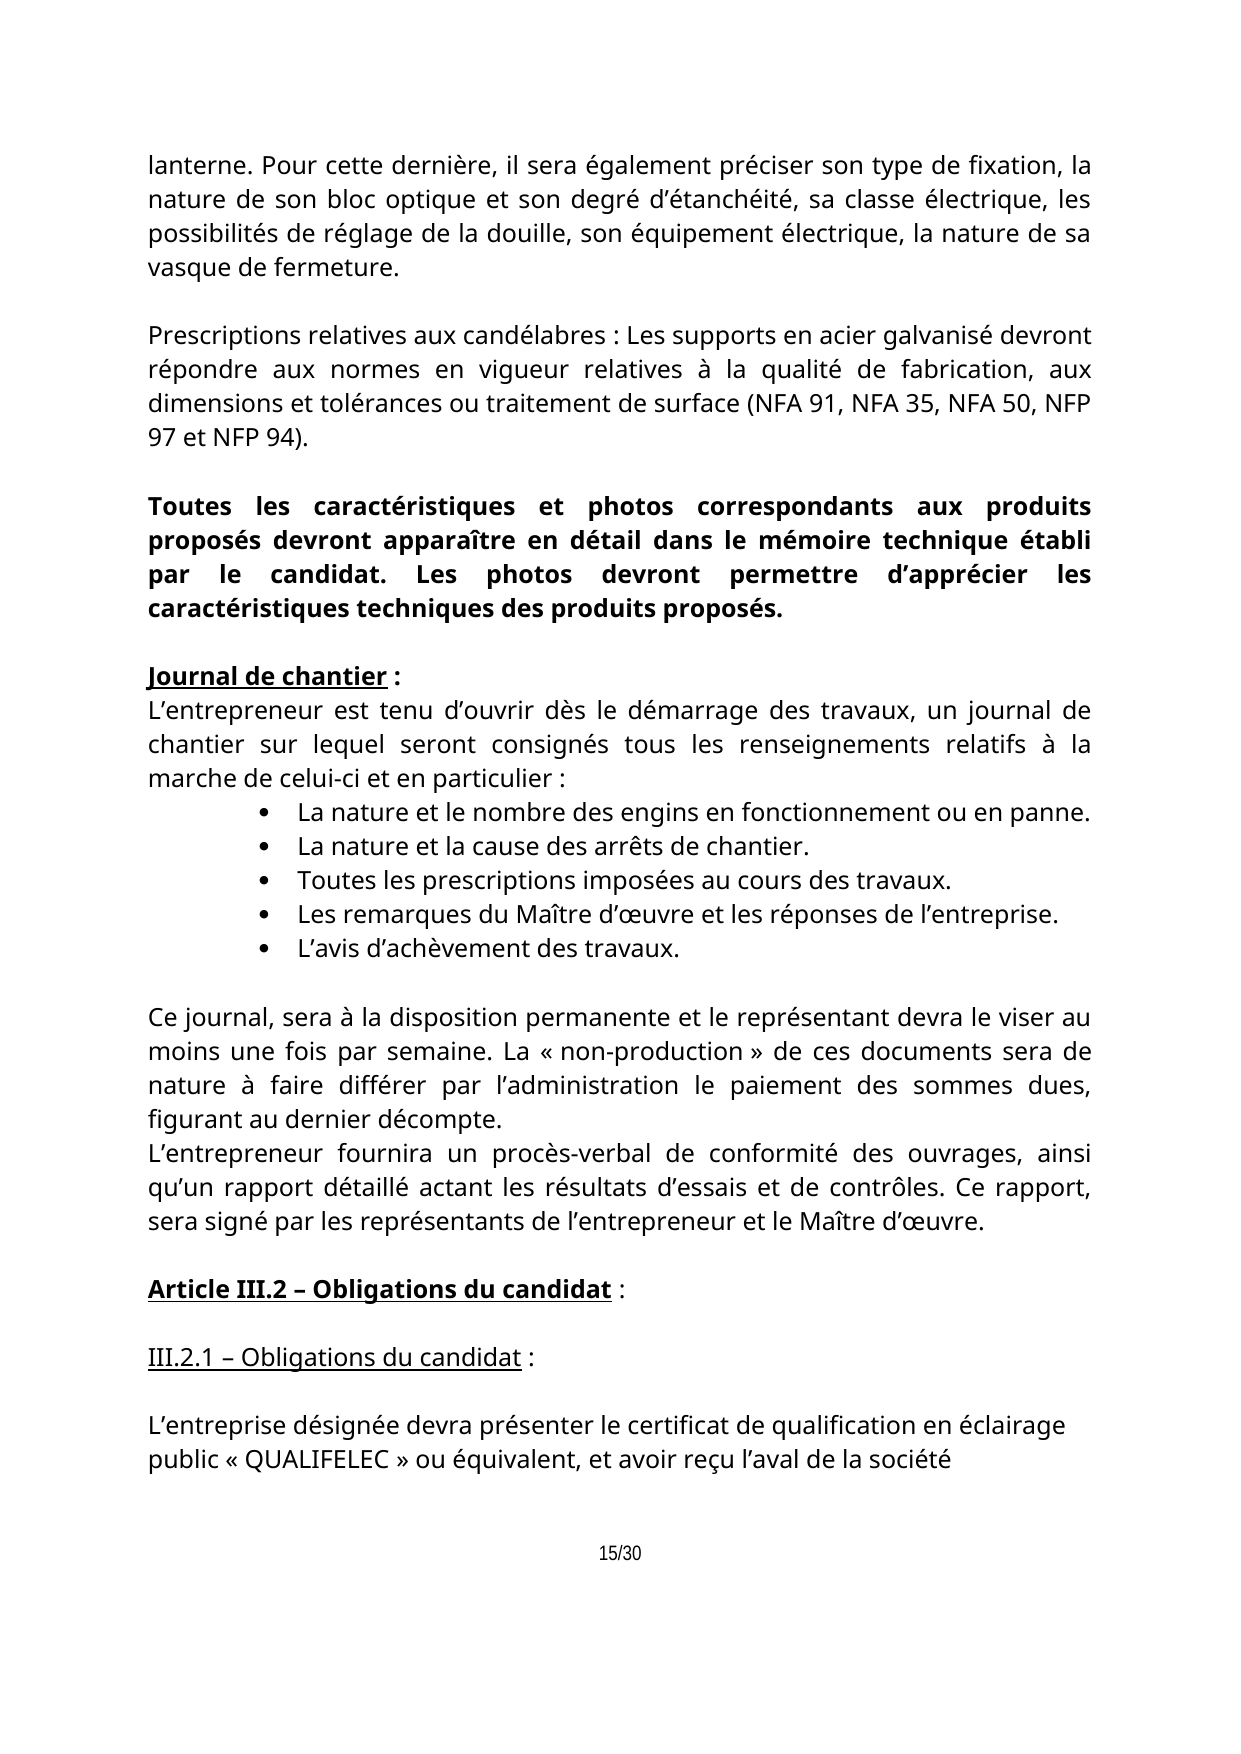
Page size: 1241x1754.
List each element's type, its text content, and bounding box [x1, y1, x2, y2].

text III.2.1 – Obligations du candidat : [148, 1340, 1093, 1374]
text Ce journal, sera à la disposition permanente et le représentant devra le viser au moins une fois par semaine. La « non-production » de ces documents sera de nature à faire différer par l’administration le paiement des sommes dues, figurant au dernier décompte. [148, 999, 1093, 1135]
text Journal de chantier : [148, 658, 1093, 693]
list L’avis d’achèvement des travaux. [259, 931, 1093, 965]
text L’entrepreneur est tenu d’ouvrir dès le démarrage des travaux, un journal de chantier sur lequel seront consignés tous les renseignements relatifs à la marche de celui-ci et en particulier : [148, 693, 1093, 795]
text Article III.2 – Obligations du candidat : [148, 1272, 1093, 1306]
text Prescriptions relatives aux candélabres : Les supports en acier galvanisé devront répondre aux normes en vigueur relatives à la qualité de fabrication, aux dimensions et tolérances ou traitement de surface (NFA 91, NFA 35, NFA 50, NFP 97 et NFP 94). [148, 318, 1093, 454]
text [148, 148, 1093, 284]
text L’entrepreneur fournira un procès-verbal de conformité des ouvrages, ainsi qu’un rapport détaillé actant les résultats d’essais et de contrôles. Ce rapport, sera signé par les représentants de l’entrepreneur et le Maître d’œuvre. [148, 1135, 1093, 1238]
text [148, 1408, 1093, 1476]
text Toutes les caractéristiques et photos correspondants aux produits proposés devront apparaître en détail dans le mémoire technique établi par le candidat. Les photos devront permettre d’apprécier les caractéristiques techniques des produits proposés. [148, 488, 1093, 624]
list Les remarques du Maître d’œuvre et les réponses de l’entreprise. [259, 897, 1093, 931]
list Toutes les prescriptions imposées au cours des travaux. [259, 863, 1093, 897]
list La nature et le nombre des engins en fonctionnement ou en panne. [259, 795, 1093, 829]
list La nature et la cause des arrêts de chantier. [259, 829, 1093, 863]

= = =

◆ **Job**
With the images removed, reproduce all the material above word for word.

◆ **Output**
Page size: 1241x1754.
List each element's type, its text content, and bounding box [x1, y1, x2, y2].

text III.2.1 – Obligations du candidat : [148, 1340, 1093, 1374]
text Ce journal, sera à la disposition permanente et le représentant devra le viser au moins une fois par semaine. La « non-production » de ces documents sera de nature à faire différer par l’administration le paiement des sommes dues, figurant au dernier décompte. [148, 999, 1093, 1135]
text Journal de chantier : [148, 658, 1093, 693]
list L’avis d’achèvement des travaux. [259, 931, 1093, 965]
text L’entrepreneur est tenu d’ouvrir dès le démarrage des travaux, un journal de chantier sur lequel seront consignés tous les renseignements relatifs à la marche de celui-ci et en particulier : [148, 693, 1093, 795]
text Article III.2 – Obligations du candidat : [148, 1272, 1093, 1306]
text Prescriptions relatives aux candélabres : Les supports en acier galvanisé devront répondre aux normes en vigueur relatives à la qualité de fabrication, aux dimensions et tolérances ou traitement de surface (NFA 91, NFA 35, NFA 50, NFP 97 et NFP 94). [148, 318, 1093, 454]
text [148, 148, 1093, 284]
text L’entrepreneur fournira un procès-verbal de conformité des ouvrages, ainsi qu’un rapport détaillé actant les résultats d’essais et de contrôles. Ce rapport, sera signé par les représentants de l’entrepreneur et le Maître d’œuvre. [148, 1135, 1093, 1238]
text [148, 1408, 1093, 1476]
text Toutes les caractéristiques et photos correspondants aux produits proposés devront apparaître en détail dans le mémoire technique établi par le candidat. Les photos devront permettre d’apprécier les caractéristiques techniques des produits proposés. [148, 488, 1093, 624]
list Les remarques du Maître d’œuvre et les réponses de l’entreprise. [259, 897, 1093, 931]
list Toutes les prescriptions imposées au cours des travaux. [259, 863, 1093, 897]
list La nature et le nombre des engins en fonctionnement ou en panne. [259, 795, 1093, 829]
list La nature et la cause des arrêts de chantier. [259, 829, 1093, 863]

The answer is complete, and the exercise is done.